— START Records to use —

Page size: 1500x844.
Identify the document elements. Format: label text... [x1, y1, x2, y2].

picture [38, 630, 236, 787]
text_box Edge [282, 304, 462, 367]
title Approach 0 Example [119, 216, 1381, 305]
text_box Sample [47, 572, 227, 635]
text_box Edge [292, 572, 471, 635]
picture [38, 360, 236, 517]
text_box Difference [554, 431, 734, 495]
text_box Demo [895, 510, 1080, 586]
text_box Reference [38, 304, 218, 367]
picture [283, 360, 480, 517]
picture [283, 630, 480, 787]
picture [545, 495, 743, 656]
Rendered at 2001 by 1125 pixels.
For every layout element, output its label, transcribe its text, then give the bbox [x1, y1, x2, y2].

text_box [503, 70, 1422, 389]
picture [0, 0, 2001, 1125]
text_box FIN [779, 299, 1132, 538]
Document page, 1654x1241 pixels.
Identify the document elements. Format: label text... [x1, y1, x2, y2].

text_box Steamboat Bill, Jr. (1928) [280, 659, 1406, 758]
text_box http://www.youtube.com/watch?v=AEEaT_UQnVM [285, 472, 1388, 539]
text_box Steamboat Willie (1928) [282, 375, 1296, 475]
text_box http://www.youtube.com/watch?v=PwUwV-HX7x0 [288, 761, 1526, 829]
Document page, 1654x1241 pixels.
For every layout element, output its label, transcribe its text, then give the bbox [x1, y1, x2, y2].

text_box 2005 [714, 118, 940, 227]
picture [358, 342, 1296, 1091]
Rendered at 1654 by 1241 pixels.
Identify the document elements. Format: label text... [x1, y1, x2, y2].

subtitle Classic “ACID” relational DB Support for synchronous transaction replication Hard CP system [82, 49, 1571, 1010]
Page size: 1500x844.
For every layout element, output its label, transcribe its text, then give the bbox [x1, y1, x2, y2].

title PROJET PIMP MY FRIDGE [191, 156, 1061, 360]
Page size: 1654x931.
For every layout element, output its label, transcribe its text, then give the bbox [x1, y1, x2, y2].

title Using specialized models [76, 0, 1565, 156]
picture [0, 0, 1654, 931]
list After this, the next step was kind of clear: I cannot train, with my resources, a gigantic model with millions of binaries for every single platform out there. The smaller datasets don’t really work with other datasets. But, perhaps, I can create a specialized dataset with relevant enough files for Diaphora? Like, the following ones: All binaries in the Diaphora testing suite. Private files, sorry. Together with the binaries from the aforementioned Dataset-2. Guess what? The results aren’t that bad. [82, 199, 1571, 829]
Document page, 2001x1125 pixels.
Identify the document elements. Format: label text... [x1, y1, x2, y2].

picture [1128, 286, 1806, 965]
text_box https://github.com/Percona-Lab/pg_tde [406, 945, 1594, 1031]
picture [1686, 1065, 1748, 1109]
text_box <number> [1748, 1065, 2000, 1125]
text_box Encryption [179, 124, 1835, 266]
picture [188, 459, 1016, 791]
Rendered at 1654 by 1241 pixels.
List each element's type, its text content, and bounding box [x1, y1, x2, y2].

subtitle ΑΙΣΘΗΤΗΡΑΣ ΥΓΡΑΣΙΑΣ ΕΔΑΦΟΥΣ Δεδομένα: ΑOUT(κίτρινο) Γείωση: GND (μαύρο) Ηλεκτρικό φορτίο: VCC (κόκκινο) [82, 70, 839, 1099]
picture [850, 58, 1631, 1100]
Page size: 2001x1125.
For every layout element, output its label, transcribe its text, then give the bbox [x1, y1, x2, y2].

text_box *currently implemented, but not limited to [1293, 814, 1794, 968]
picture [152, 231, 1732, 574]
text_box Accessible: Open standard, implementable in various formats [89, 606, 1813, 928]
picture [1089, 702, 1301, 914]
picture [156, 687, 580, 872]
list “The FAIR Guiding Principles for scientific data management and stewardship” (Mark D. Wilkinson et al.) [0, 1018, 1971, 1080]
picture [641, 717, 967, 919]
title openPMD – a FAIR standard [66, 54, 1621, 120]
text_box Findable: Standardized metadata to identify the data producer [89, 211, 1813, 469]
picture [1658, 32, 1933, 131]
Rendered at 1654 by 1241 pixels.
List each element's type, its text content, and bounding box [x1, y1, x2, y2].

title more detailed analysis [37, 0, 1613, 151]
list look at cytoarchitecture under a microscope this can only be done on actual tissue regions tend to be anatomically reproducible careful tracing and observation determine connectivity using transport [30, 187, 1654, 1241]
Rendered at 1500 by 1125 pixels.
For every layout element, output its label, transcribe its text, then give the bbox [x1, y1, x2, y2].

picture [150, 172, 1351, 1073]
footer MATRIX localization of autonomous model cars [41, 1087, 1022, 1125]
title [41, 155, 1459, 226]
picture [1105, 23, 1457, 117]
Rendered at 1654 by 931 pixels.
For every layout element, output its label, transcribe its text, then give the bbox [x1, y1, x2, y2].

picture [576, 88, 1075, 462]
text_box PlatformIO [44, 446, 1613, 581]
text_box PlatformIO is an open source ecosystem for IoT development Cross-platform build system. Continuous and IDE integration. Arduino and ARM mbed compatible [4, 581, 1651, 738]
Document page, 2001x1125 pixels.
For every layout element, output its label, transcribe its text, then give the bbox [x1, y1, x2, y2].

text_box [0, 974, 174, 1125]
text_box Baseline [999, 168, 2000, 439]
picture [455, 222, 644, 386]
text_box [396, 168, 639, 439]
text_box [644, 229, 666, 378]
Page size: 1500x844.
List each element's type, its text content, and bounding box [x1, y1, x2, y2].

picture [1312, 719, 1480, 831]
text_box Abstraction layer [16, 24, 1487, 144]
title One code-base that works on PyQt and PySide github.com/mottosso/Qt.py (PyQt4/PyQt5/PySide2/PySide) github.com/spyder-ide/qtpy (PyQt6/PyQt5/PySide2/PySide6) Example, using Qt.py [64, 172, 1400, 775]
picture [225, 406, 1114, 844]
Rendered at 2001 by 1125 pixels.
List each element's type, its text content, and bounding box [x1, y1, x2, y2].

— END Records to use —

(Stated exercise):
Give every line of the records above as a JSON list of strings, with one string per line and blank lines omitted.

(Correct result):
[
  "Page size: 1500x844.",
  "Identify the document elements. Format: label text... [x1, y1, x2, y2].",
  "picture [38, 630, 236, 787]",
  "text_box Edge [282, 304, 462, 367]",
  "title Approach 0 Example [119, 216, 1381, 305]",
  "text_box Sample [47, 572, 227, 635]",
  "text_box Edge [292, 572, 471, 635]",
  "picture [38, 360, 236, 517]",
  "text_box Difference [554, 431, 734, 495]",
  "text_box Demo [895, 510, 1080, 586]",
  "text_box Reference [38, 304, 218, 367]",
  "picture [283, 360, 480, 517]",
  "picture [283, 630, 480, 787]",
  "picture [545, 495, 743, 656]",
  "Rendered at 2001 by 1125 pixels.",
  "For every layout element, output its label, transcribe its text, then give the bbox [x1, y1, x2, y2].",
  "text_box [503, 70, 1422, 389]",
  "picture [0, 0, 2001, 1125]",
  "text_box FIN [779, 299, 1132, 538]",
  "Document page, 1654x1241 pixels.",
  "Identify the document elements. Format: label text... [x1, y1, x2, y2].",
  "text_box Steamboat Bill, Jr. (1928) [280, 659, 1406, 758]",
  "text_box http://www.youtube.com/watch?v=AEEaT_UQnVM [285, 472, 1388, 539]",
  "text_box Steamboat Willie (1928) [282, 375, 1296, 475]",
  "text_box http://www.youtube.com/watch?v=PwUwV-HX7x0 [288, 761, 1526, 829]",
  "Document page, 1654x1241 pixels.",
  "For every layout element, output its label, transcribe its text, then give the bbox [x1, y1, x2, y2].",
  "text_box 2005 [714, 118, 940, 227]",
  "picture [358, 342, 1296, 1091]",
  "Rendered at 1654 by 1241 pixels.",
  "Identify the document elements. Format: label text... [x1, y1, x2, y2].",
  "subtitle Classic “ACID” relational DB Support for synchronous transaction replication Hard CP system [82, 49, 1571, 1010]",
  "Page size: 1500x844.",
  "For every layout element, output its label, transcribe its text, then give the bbox [x1, y1, x2, y2].",
  "title PROJET PIMP MY FRIDGE [191, 156, 1061, 360]",
  "Page size: 1654x931.",
  "For every layout element, output its label, transcribe its text, then give the bbox [x1, y1, x2, y2].",
  "title Using specialized models [76, 0, 1565, 156]",
  "picture [0, 0, 1654, 931]",
  "list After this, the next step was kind of clear: I cannot train, with my resources, a gigantic model with millions of binaries for every single platform out there. The smaller datasets don’t really work with other datasets. But, perhaps, I can create a specialized dataset with relevant enough files for Diaphora? Like, the following ones: All binaries in the Diaphora testing suite. Private files, sorry. Together with the binaries from the aforementioned Dataset-2. Guess what? The results aren’t that bad. [82, 199, 1571, 829]",
  "Document page, 2001x1125 pixels.",
  "Identify the document elements. Format: label text... [x1, y1, x2, y2].",
  "picture [1128, 286, 1806, 965]",
  "text_box https://github.com/Percona-Lab/pg_tde [406, 945, 1594, 1031]",
  "picture [1686, 1065, 1748, 1109]",
  "text_box <number> [1748, 1065, 2000, 1125]",
  "text_box Encryption [179, 124, 1835, 266]",
  "picture [188, 459, 1016, 791]",
  "Rendered at 1654 by 1241 pixels.",
  "List each element's type, its text content, and bounding box [x1, y1, x2, y2].",
  "subtitle ΑΙΣΘΗΤΗΡΑΣ ΥΓΡΑΣΙΑΣ ΕΔΑΦΟΥΣ Δεδομένα: ΑOUT(κίτρινο) Γείωση: GND (μαύρο) Ηλεκτρικό φορτίο: VCC (κόκκινο) [82, 70, 839, 1099]",
  "picture [850, 58, 1631, 1100]",
  "Page size: 2001x1125.",
  "For every layout element, output its label, transcribe its text, then give the bbox [x1, y1, x2, y2].",
  "text_box *currently implemented, but not limited to [1293, 814, 1794, 968]",
  "picture [152, 231, 1732, 574]",
  "text_box Accessible: Open standard, implementable in various formats [89, 606, 1813, 928]",
  "picture [1089, 702, 1301, 914]",
  "picture [156, 687, 580, 872]",
  "list “The FAIR Guiding Principles for scientific data management and stewardship” (Mark D. Wilkinson et al.) [0, 1018, 1971, 1080]",
  "picture [641, 717, 967, 919]",
  "title openPMD – a FAIR standard [66, 54, 1621, 120]",
  "text_box Findable: Standardized metadata to identify the data producer [89, 211, 1813, 469]",
  "picture [1658, 32, 1933, 131]",
  "Rendered at 1654 by 1241 pixels.",
  "List each element's type, its text content, and bounding box [x1, y1, x2, y2].",
  "title more detailed analysis [37, 0, 1613, 151]",
  "list look at cytoarchitecture under a microscope this can only be done on actual tissue regions tend to be anatomically reproducible careful tracing and observation determine connectivity using transport [30, 187, 1654, 1241]",
  "Rendered at 1500 by 1125 pixels.",
  "For every layout element, output its label, transcribe its text, then give the bbox [x1, y1, x2, y2].",
  "picture [150, 172, 1351, 1073]",
  "footer MATRIX localization of autonomous model cars [41, 1087, 1022, 1125]",
  "title [41, 155, 1459, 226]",
  "picture [1105, 23, 1457, 117]",
  "Rendered at 1654 by 931 pixels.",
  "For every layout element, output its label, transcribe its text, then give the bbox [x1, y1, x2, y2].",
  "picture [576, 88, 1075, 462]",
  "text_box PlatformIO [44, 446, 1613, 581]",
  "text_box PlatformIO is an open source ecosystem for IoT development Cross-platform build system. Continuous and IDE integration. Arduino and ARM mbed compatible [4, 581, 1651, 738]",
  "Document page, 2001x1125 pixels.",
  "For every layout element, output its label, transcribe its text, then give the bbox [x1, y1, x2, y2].",
  "text_box [0, 974, 174, 1125]",
  "text_box Baseline [999, 168, 2000, 439]",
  "picture [455, 222, 644, 386]",
  "text_box [396, 168, 639, 439]",
  "text_box [644, 229, 666, 378]",
  "Page size: 1500x844.",
  "List each element's type, its text content, and bounding box [x1, y1, x2, y2].",
  "picture [1312, 719, 1480, 831]",
  "text_box Abstraction layer [16, 24, 1487, 144]",
  "title One code-base that works on PyQt and PySide github.com/mottosso/Qt.py (PyQt4/PyQt5/PySide2/PySide) github.com/spyder-ide/qtpy (PyQt6/PyQt5/PySide2/PySide6) Example, using Qt.py [64, 172, 1400, 775]",
  "picture [225, 406, 1114, 844]",
  "Rendered at 2001 by 1125 pixels.",
  "List each element's type, its text content, and bounding box [x1, y1, x2, y2]."
]